*Excerpt:*
· · ·
The storage unit 120 may be a ROM (read only memory), a RAM (random access memory), a hard disk, or the like, for example. The storage unit 120 stores a threshold voltage in advance, which is described later.

(Function of Signal Processor 100)

As illustrated in FIG. 2, the controller 110 of the signal processor 100 includes the branch unit 111, a detection unit 112, a determination unit 113, and a power source controller 114 as functions.

The branch unit 111 branches a transmission signal and acquires a branch signal. The branch signal acquired by the branch unit 111 has a power level corresponding to a branch ratio to the transmission signal. In the present embodiment, the branch unit 111 is made from, for example, a coupler. The branch ratio is a value determined according to the characteristics of the branch unit 111 applied to the signal processor 100.

The detection unit 112 performs envelope detection on the branch signal taken out by the branch unit 111 and calculates a signal level. FIGS. 3A and 3B are schematic diagrams for explaining the input signal and the envelope detection, respectively. Note that the input signals illustrated in FIGS. 3A and 3B are abbreviated for the purpose of explanation, and it is assumed that the signals actually handled by the fiber optic radio system 10 have complex amplitudes.
· · ·
*Data excerpt:*
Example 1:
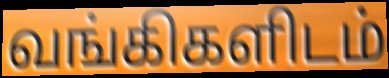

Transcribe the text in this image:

வங்கிகளிடம்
· · ·
*Given exercise:* Could you rename "storage unit" as "memory unit" in the passage of the signal processor excerpt that opens with "The storage unit 120 may" and closes with "Signal Processor 100)", and give that passage again? The material stands apart from the signal processor excerpt.

*Output for this task:*
The memory unit 120 may be a ROM (read only memory), a RAM (random access memory), a hard disk, or the like, for example. The memory unit 120 stores a threshold voltage in advance, which is described later.

(Function of Signal Processor 100)